# Pictures from the Betta Show and my new fish!! (LOTS of Pics)



## 1fish2fish (Sep 10, 2009)

The first ever GBBA show was today. I had an awesome time and the fish were absolutely breathtaking. I don't know exactly how many fish there were but I'd say a safe estimate was about 150. There were crowntails, HMs, plakats, HMPK, and some wilds.

Pics... Just a few of my particular favs and some of the set ups.
Black Melano DBT.. a little shovel faced but gorgeous.. I wish he had been up for auction.









Orange/Yellow PK... so gorgeous.









Part of the stands









Blue HM

















Pastel HM.. so pretty.

















Red/Green Bi-color butterfly.. he was HUGE. And so gorgeous despite the tail damage. He wasn't for auction unfortunately.

















Opaque PK.. they auctioned a pair of these that I wish I had gotten in hindsight.









Gorgeous Steel Blue Butterfly..









Cute Butterfly PK.. funny little face.









Copper marble HM









Blue CT









Marble female









Gorgeous butterfly salamander









Another Blue HM

















Another gorgeous orange PK.. I LOVED these guys. None of them were available for auction.









Blue HM.. He had this awesome green stripe on his tail.. another not for auction (selfish breeders LOL)









another of the stands.. the fish bowls were for the wilds. The other fish were in the beanies.









NOW onto MY FISH!!!!!!!!:lol: In total I got 5 fish. 4 male HM and a female HM. I also got some very large IALs and two cute 1 gallon jars that came with gravel and a silk plant for $2 each.

+++++

Questions on the material.
[A] Name every kind of fish that the betta show post says was at the show.
[B] Rewrite the betta show post from "Blue HM.. He" to "in the beanies.", swapping "beanies" for "deli cups".
[C] Write the next part of the betta show post, picking up after its final sentence.

Data extract.
+++++

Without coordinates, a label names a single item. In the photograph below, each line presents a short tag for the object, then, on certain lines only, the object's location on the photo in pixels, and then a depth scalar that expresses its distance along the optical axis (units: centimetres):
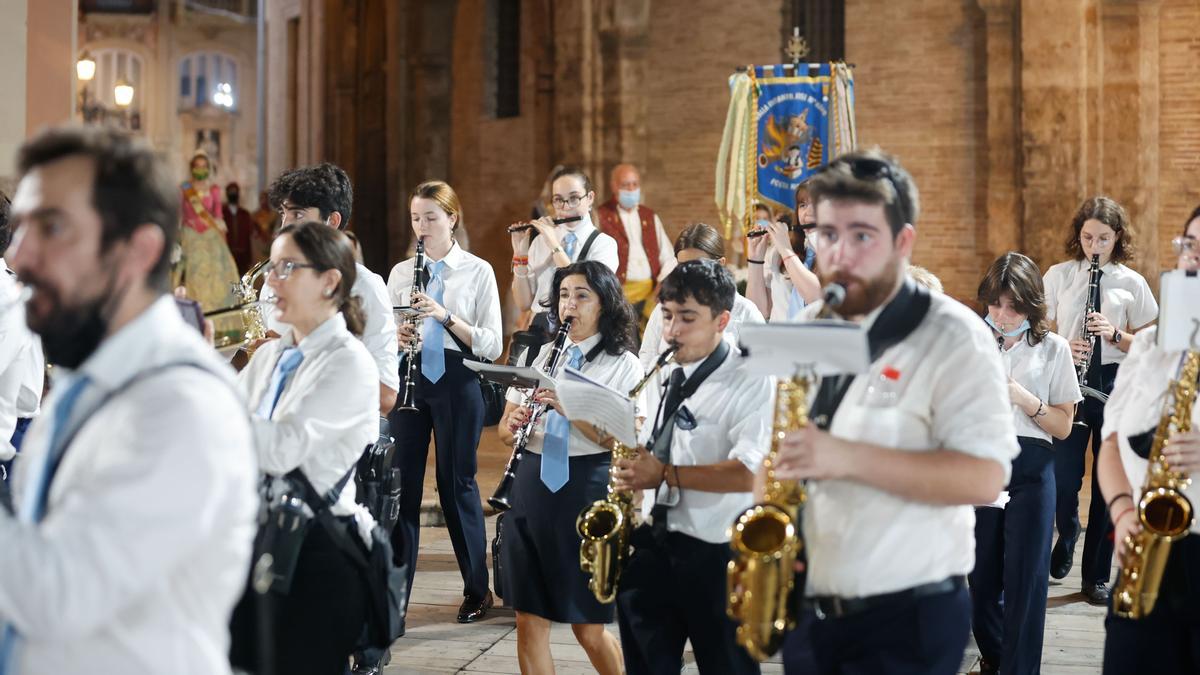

+++++

Results of the exercise.
[A] crowntails, HMs, plakats, HMPK, wilds

[B]
Blue HM.. He had this awesome green stripe on his tail.. another not for auction (selfish breeders LOL)









another of the stands.. the fish bowls were for the wilds. The other fish were in the deli cups.

[C]
Fish 1. A Blue and white marble HM male. I had this guy picked out from the beginning and he started at $3 and I won him at a bid of $17. He was a 1st place winner in his class.

















Fish 2. A blue butterfly DBT. I didn't realize he was a DBT until I brought him home . I don't really like DBT but with him I'll make an exception. I paid $10 for him (which was the starting price). He was also a 1st place winner in his class

















Fish 3. Another blue butterfly.. I don't think he is a marble however. He has a little bit of damage but I don't think it will take much to heal. I got him for $7 (starting at $3). He was one of the fish sold directly for auction and did not take part in the show.

















Fish 4. A multicolor HM. My mom actually bought this fish. She picked him out from the beginning and with a starting bid of $3, won him with a bid of $26!!!! He was one of the most expensive fish sold. He is also a 1st place winner.









And last but not least Fish 5. A pretty multi-color female. I won her at $4 simply because everyone wants to see me breed her with Fish 4. (Which I'm seriously considering doing this summer). She's really pretty but I couldn't get good pics of her.. this one at least show's her color a bit.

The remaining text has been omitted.